* [Try it]:
Please state how many lines in the records that follow include "Inbox", with no other output.
*** Opening Input for this task ***
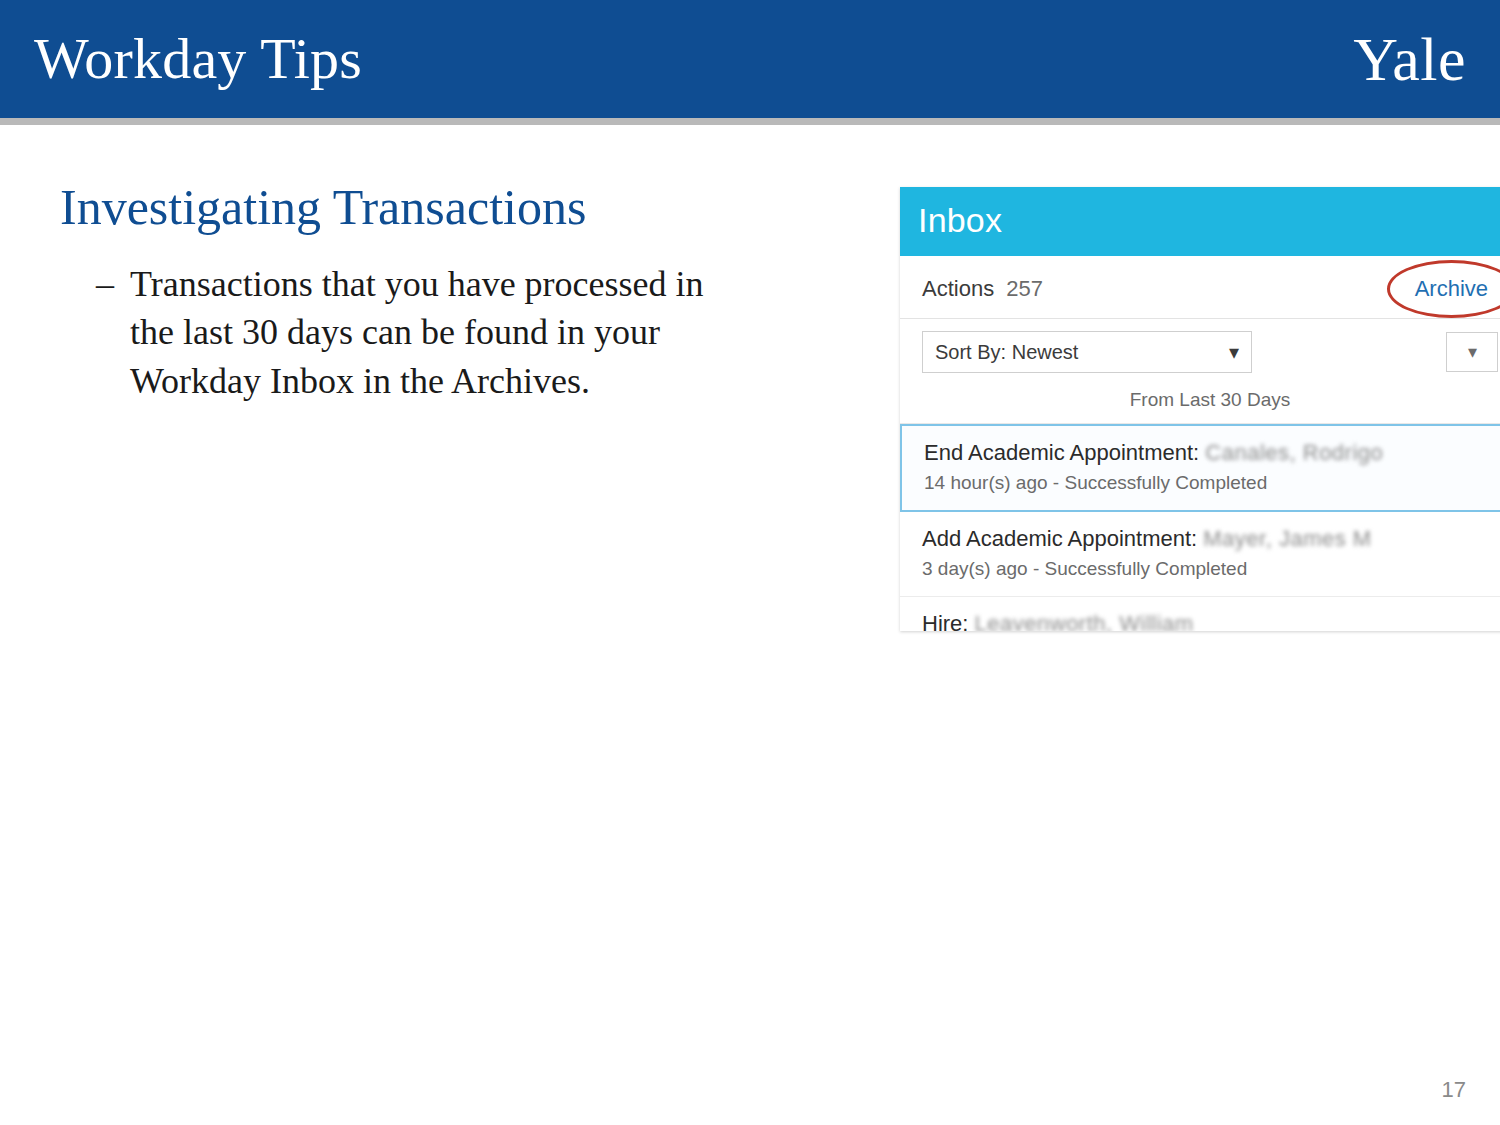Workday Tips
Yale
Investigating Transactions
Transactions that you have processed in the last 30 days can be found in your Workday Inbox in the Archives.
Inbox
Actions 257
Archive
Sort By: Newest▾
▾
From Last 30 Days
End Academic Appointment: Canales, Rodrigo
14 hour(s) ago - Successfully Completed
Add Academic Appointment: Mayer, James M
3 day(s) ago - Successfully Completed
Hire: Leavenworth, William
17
*** Closing Input for this task ***
* [Your solution]:
2